### WHAT IS EXPECTED
The span to repeat in the listing below runs from the line containing "USGS topographic maps: Title(s)" to the line containing "3 A stand-alone", inclusive. Repeat it exactly, and only it.

### INPUT FOR THIS TASK

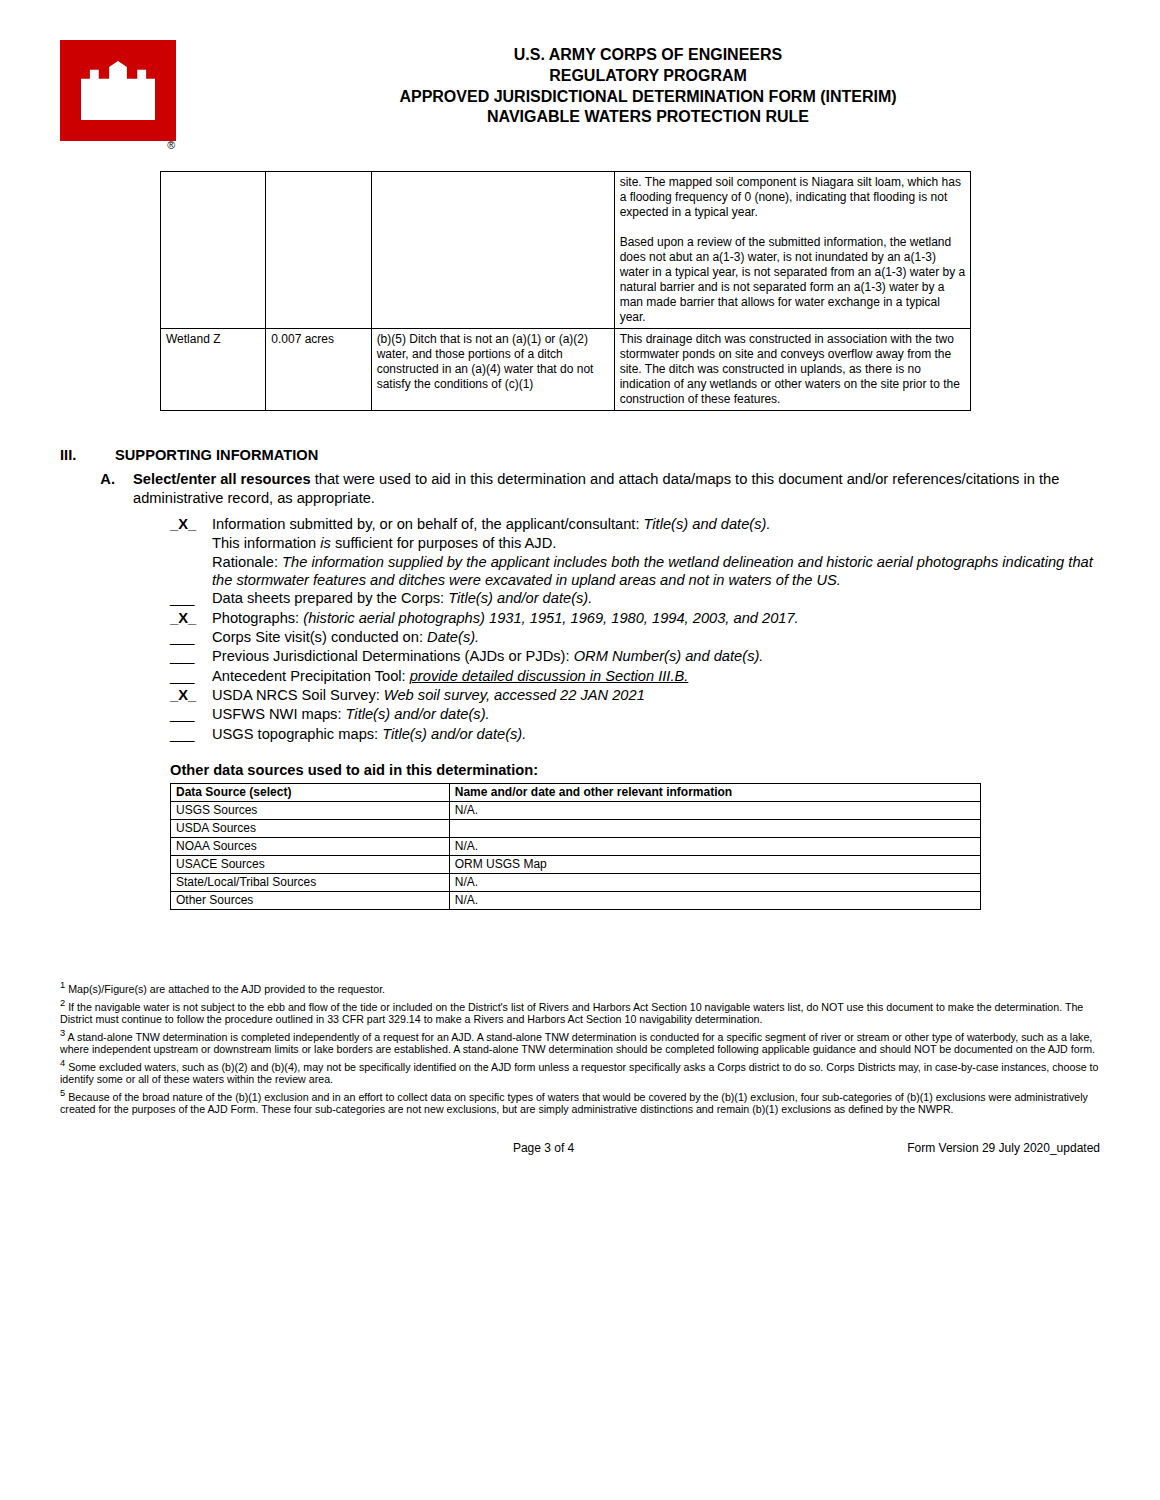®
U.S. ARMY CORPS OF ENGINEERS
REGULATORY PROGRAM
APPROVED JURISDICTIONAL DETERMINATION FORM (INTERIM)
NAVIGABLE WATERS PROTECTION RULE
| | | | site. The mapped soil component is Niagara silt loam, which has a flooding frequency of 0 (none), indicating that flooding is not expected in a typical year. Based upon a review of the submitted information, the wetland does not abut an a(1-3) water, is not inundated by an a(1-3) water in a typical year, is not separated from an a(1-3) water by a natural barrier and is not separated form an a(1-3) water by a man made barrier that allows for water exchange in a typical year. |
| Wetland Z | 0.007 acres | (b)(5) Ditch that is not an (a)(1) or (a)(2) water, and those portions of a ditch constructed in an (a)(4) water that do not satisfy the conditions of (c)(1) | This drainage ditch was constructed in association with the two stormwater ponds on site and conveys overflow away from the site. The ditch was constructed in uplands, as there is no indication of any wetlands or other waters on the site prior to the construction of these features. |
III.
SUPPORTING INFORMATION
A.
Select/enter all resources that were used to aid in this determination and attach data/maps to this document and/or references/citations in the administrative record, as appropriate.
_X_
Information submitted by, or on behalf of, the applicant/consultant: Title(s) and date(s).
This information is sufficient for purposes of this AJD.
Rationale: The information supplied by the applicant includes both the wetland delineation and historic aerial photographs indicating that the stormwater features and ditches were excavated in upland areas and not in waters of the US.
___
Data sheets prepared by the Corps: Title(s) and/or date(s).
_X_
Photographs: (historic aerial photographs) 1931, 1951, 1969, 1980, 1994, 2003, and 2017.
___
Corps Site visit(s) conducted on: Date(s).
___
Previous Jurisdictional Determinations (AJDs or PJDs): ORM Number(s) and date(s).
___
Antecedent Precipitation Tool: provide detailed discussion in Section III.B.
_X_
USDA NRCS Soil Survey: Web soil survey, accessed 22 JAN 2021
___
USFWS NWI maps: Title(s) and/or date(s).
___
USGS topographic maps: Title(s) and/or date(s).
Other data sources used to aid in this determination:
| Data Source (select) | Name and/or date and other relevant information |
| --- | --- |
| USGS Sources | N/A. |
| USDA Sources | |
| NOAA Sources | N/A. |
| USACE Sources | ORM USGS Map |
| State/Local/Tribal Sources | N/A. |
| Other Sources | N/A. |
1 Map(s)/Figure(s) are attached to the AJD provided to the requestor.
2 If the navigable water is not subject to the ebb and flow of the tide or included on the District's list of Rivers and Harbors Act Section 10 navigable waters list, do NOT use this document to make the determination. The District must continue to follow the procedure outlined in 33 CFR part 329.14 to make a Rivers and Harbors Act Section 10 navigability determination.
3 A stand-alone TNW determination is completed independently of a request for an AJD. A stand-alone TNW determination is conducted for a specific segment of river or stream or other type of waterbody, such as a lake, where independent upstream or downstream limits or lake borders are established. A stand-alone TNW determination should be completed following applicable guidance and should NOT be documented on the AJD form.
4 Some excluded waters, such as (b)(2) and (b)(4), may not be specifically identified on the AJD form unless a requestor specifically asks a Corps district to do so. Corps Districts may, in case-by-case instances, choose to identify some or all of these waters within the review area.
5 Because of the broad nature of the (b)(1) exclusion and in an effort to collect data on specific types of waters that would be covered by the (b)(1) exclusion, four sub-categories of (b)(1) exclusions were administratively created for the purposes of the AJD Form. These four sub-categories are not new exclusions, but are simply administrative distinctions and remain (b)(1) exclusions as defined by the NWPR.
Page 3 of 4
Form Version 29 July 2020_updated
==
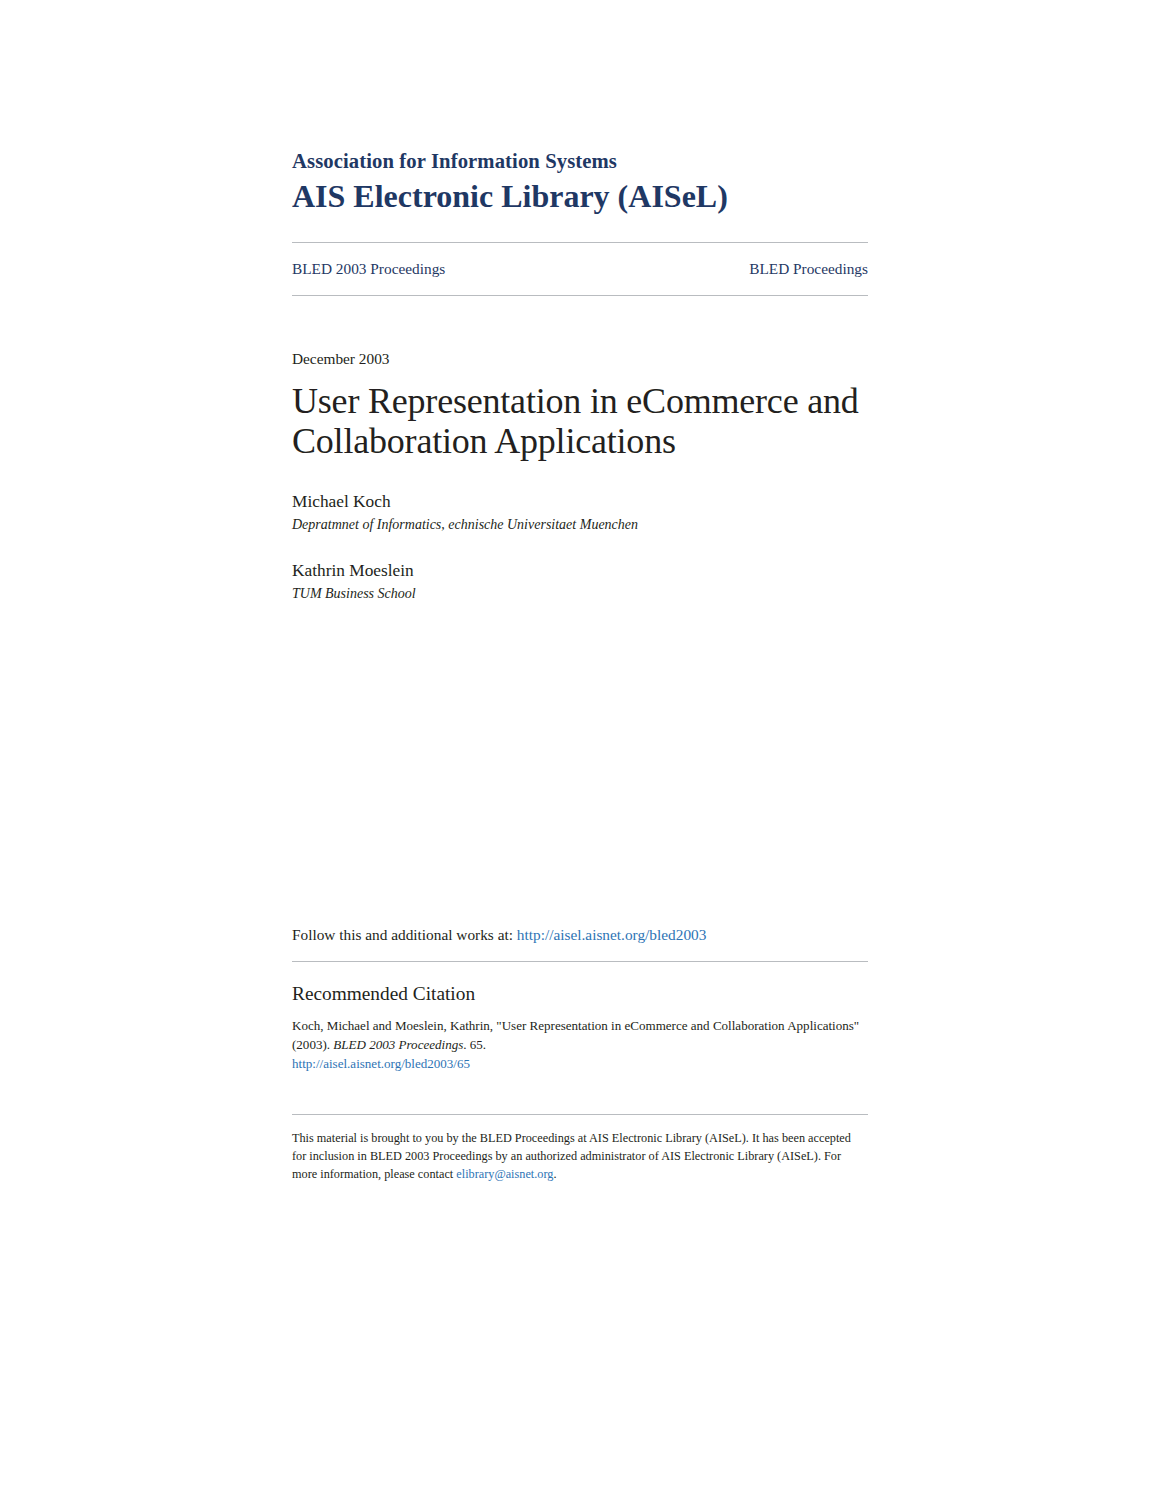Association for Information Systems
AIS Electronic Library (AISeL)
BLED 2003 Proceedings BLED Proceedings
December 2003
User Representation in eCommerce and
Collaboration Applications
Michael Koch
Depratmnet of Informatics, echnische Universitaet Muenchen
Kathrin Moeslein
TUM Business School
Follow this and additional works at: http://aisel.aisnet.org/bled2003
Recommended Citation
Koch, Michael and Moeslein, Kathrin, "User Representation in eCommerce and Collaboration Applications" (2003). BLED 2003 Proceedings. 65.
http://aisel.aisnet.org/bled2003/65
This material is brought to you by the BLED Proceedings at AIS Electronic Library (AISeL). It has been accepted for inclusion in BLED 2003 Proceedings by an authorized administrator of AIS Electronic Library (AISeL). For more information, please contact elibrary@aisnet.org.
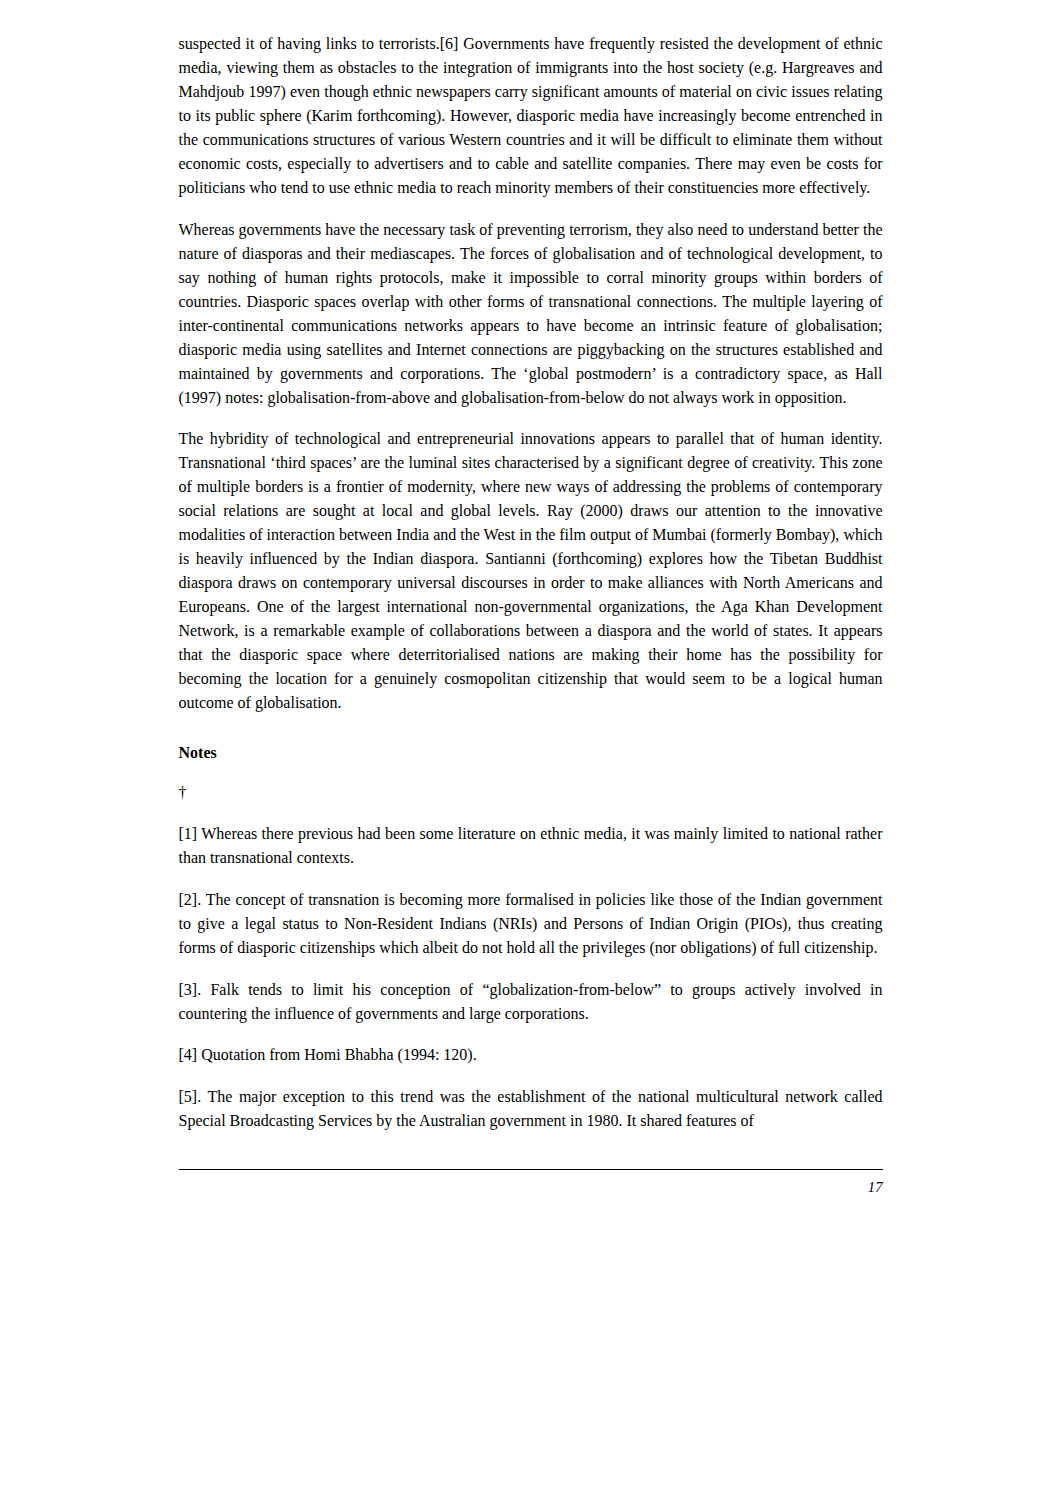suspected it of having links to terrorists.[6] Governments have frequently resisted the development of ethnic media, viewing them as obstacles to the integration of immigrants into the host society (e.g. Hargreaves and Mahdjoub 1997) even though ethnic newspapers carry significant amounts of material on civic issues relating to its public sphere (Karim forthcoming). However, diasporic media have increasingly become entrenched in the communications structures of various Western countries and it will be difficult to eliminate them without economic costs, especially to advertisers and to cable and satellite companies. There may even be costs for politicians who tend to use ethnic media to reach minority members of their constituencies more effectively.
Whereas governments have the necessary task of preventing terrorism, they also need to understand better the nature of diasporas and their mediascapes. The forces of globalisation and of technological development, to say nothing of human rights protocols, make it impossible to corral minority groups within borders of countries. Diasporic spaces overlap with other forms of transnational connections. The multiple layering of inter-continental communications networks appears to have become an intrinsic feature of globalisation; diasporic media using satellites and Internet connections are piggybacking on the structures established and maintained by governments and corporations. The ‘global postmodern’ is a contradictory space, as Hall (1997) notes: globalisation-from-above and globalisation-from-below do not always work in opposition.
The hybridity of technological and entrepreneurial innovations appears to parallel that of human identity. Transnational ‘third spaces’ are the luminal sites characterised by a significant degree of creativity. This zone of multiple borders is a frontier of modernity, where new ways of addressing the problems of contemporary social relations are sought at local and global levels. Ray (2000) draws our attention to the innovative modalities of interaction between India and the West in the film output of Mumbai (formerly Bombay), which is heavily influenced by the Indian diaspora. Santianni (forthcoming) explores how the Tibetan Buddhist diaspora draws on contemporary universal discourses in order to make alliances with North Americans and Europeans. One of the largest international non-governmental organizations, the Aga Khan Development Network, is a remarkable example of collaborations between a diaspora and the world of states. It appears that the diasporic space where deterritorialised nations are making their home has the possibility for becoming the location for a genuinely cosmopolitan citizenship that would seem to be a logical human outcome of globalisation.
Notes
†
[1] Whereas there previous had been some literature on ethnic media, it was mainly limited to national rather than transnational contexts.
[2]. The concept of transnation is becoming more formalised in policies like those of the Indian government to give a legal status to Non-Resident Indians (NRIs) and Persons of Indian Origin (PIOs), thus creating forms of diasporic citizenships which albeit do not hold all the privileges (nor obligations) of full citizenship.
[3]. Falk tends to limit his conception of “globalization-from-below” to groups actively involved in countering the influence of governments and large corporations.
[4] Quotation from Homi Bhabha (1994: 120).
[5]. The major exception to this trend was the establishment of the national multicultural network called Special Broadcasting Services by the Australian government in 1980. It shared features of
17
==
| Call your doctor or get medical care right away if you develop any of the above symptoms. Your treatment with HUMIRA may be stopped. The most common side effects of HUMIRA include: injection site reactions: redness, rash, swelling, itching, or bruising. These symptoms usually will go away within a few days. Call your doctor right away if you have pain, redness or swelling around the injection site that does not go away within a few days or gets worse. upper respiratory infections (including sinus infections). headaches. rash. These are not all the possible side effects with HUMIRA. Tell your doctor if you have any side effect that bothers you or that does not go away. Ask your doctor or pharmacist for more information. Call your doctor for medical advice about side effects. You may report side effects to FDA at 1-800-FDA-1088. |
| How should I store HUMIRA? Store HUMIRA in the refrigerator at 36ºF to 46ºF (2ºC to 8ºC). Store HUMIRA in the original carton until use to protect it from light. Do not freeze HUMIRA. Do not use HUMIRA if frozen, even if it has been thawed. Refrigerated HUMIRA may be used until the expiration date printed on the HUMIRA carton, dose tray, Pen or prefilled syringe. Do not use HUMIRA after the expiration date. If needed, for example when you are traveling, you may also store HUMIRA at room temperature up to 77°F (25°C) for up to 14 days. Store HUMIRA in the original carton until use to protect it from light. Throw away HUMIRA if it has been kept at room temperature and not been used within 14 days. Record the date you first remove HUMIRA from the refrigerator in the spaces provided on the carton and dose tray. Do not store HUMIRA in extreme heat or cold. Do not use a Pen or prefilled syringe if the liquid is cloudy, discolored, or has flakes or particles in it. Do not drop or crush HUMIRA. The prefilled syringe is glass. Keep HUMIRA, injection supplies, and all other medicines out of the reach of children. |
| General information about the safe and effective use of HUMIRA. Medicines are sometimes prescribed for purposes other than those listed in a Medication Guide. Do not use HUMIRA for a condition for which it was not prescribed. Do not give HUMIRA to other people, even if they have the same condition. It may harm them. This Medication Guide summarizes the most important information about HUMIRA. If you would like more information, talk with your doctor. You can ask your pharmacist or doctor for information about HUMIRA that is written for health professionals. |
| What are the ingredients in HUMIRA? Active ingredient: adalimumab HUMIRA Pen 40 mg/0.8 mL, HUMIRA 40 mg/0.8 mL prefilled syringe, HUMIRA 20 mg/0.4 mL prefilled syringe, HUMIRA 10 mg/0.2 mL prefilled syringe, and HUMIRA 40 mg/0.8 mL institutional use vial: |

### OUTPUT OF THE TASK
USGS topographic maps: Title(s) and/or date(s).
Other data sources used to aid in this determination:
| Data Source (select) | Name and/or date and other relevant information |
| --- | --- |
| USGS Sources | N/A. |
| USDA Sources | |
| NOAA Sources | N/A. |
| USACE Sources | ORM USGS Map |
| State/Local/Tribal Sources | N/A. |
| Other Sources | N/A. |
1 Map(s)/Figure(s) are attached to the AJD provided to the requestor.
2 If the navigable water is not subject to the ebb and flow of the tide or included on the District's list of Rivers and Harbors Act Section 10 navigable waters list, do NOT use this document to make the determination. The District must continue to follow the procedure outlined in 33 CFR part 329.14 to make a Rivers and Harbors Act Section 10 navigability determination.
3 A stand-alone TNW determination is completed independently of a request for an AJD. A stand-alone TNW determination is conducted for a specific segment of river or stream or other type of waterbody, such as a lake, where independent upstream or downstream limits or lake borders are established. A stand-alone TNW determination should be completed following applicable guidance and should NOT be documented on the AJD form.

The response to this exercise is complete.